韓米首脳会談 国家の「復元力」を回復せよ

日付: 2014年05月01日 03時27分

 韓米首脳会談が25日、ソウルで行われた。両者が顔を合わせるのは今年3月以来。日本を訪れ、東南アジア諸国に向かうまでのあわただしい日程だったが、両者は韓米連合軍司令部を訪問。北韓の核に対する韓米の協調ぶりをアピールした。韓米大統領がともに連合司令部を訪問するのは、初めてのことだ。
戦作権の移管時期を延期
朴槿惠大統領とバラク・オバマ大統領は会談で、戦時作戦統制権(戦作権)の韓国軍への移管を再延期することなどを決めた。戦作権は現在、韓米連合司令部が持つ。韓半島有事の際には在韓米軍司令官が作戦権を持ち、韓国軍はその指揮下に入るというシステムだ。
戦作権の移管は、韓半島の安全保障に対する在韓米軍の影響力を大きく削ぐことになりかねない。韓米同盟の解消や在韓米軍の全面撤退につながる可能性が高いからだ。
戦作権の移管は盧武鉉政権時代の2007年に韓国側から提起。当時の韓米は12年を予定して進めていたが、李明博政権時に交渉が行われ、15年まで延期していた。朴大統領には今後、安全保障という大局的な視点から、米軍の駐留継続をしっかりと明確に決めてもらいたい。
一方、朴大統領は北韓の核兵器の実戦配備が間近に迫った今も「韓半島信頼プロセス」という悠長な夢を描いている。北韓が4回目の核実験を行おうとしている状況での対応も甘いといわざるをえない。朴大統領は4月23日、中国の習近平国家主席に連絡し、北韓の核実験を止めてもらえないかとお願いしたという。
しかし駐米中国大使が、米国が中国に北韓のコントロールを求めていることについて「ミッション・インポシブル(不可能な任務)だ」と発言したのだ。習主席は23日の朴大統領の依頼に対し「両国は北韓の核保有に反対する一致した立場を取っている」などと返しているが、その本気度はわからない。外国に頼るばかりでなく、自国の国家戦略として、対北姿勢を再考すべきだ。
慰安婦問題で進展を
話を韓米首脳会談に戻すと、オバマ大統領は会談後の記者会見で、従軍慰安婦問題に触れた。オバマ大統領は「慰安婦問題はひどい、実にひどい人権侵害だ」と述べた。さらに、「何が起きたかについて、正確で明らかな説明がなされるべきであり、安倍総理や日本国民は、過去とは誠実に、公平に認識されるべきものだということを知っている」と付け加えた。
この発言を日本政府はしっかりと受け止めるべきだろう。

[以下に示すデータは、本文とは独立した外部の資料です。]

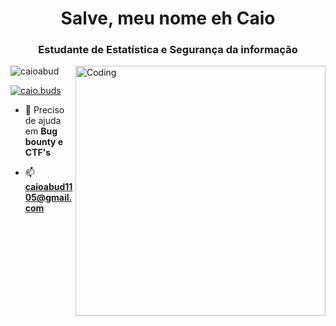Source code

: <h1 align="center">Salve, meu nome eh Caio</h1>
<h3 align="center">Estudante de Estatística e Segurança da informação</h3>
<img align="right" alt="Coding" width="400" src="https://media.tenor.com/rePDfDWO3XoAAAAd/hacking.gif">

<p align="left"> <img src="https://komarev.com/ghpvc/?username=caioabud&label=Profile%20views&color=0e75b6&style=flat" alt="caioabud" /> </p>

<p align="left"> <a href="https://twitter.com/caio.buds" target="blank"><img src="https://img.shields.io/twitter/follow/caio.buds?logo=twitter&style=for-the-badge" alt="caio.buds" /></a> </p>

- 🤝 Preciso de ajuda em **Bug bounty e CTF's**

- 📫 **caioabud1105@gmail.com**
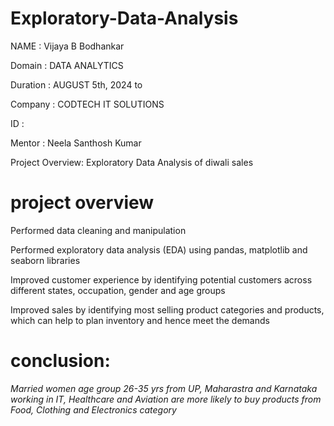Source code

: # Exploratory-Data-Analysis
NAME : Vijaya B Bodhankar

Domain : DATA ANALYTICS

Duration : AUGUST 5th, 2024 to  

Company : CODTECH IT SOLUTIONS

ID : 

Mentor : Neela Santhosh Kumar

Project Overview: Exploratory Data Analysis of diwali sales


# project overview
Performed data cleaning and manipulation

Performed exploratory data analysis (EDA) using pandas, matplotlib and seaborn libraries

Improved customer experience by identifying potential customers across different states, occupation, gender and age groups

Improved sales by identifying most selling product categories and products, which can help to plan inventory and hence meet the demands

# conclusion:
*Married women age group 26-35 yrs from UP,  Maharastra and Karnataka working in IT, Healthcare and Aviation are more likely to buy products from Food, Clothing and Electronics category*
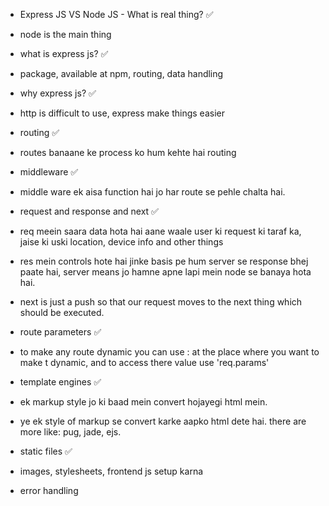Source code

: - Express JS VS Node JS - What is real thing? ✅
- node is the main thing

- what is express js? ✅
- package, available at npm, routing, data handling

- why express js? ✅
- http is difficult to use, express make things easier

- routing ✅
- routes banaane ke process ko hum kehte hai routing

- middleware ✅
- middle ware ek aisa function hai jo har route se pehle chalta hai.

- request and response and next ✅
- req meein saara data hota hai aane waale user ki request ki taraf ka, jaise ki uski location, device info and other things
- res mein controls hote hai jinke basis pe hum server se response bhej paate hai, server means jo hamne apne lapi mein node se banaya hota hai.
- next is just a push so that our request moves to the next thing which should be executed.

- route parameters ✅
- to make any route dynamic you can use : at the place where you want to make t dynamic, and to access there value use 'req.params'

- template engines ✅
- ek markup style jo ki baad mein convert hojayegi html mein.
- ye ek style of markup se convert karke  aapko html dete hai. there are more like: pug, jade, ejs.

- static files ✅
- images, stylesheets, frontend js setup karna

- error handling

また、オバマ大統領は前出の発言後に「ただし、両国が共通の価値観を認識して未来に進むことも重要だ」と述べていることに、韓国政府はより大きな注意を払うべきだ。
戦作権の移管については、2期前の政権で大きく揺らいだ韓米同盟を強固にするため、しっかりと取り組まなければならない。対北対応については、国連までが北韓の人権に真剣に取り組み始めている今、韓国が主導権を握らないといけない。北韓人権法さえ国会を通過できず、国連の人権調査事務所の設置に二の足を踏み、対応は中国頼みではいけない。
米国を代表する対北人権活動家のスーザン・ショルティ氏は韓国メディアに対し、北の人権問題から目を背ける韓国の政界は、「自分だけが助かればよいと考えるセウォル号(4月16日に沈没)の船長と何ら変わりがない」と指摘した。この言葉を重く受け止めるべきだろう。
現在韓国では「復元力」という言葉が盛んに使われている。セウォル号が船体のバランスが崩れた際の「復元力」を失っていたということから、よく使われるようになった。
セウォル号の沈没については、韓国社会の”病”が表出したものといえる。それは法と秩序の乱れだ。政・官・財・学のどこでも、建国精神を忘れ、個人を優先する「韓国病」を従北勢力が広めているためだ。「復元力」を発揮し、法治国家として国を立て直すべきだ。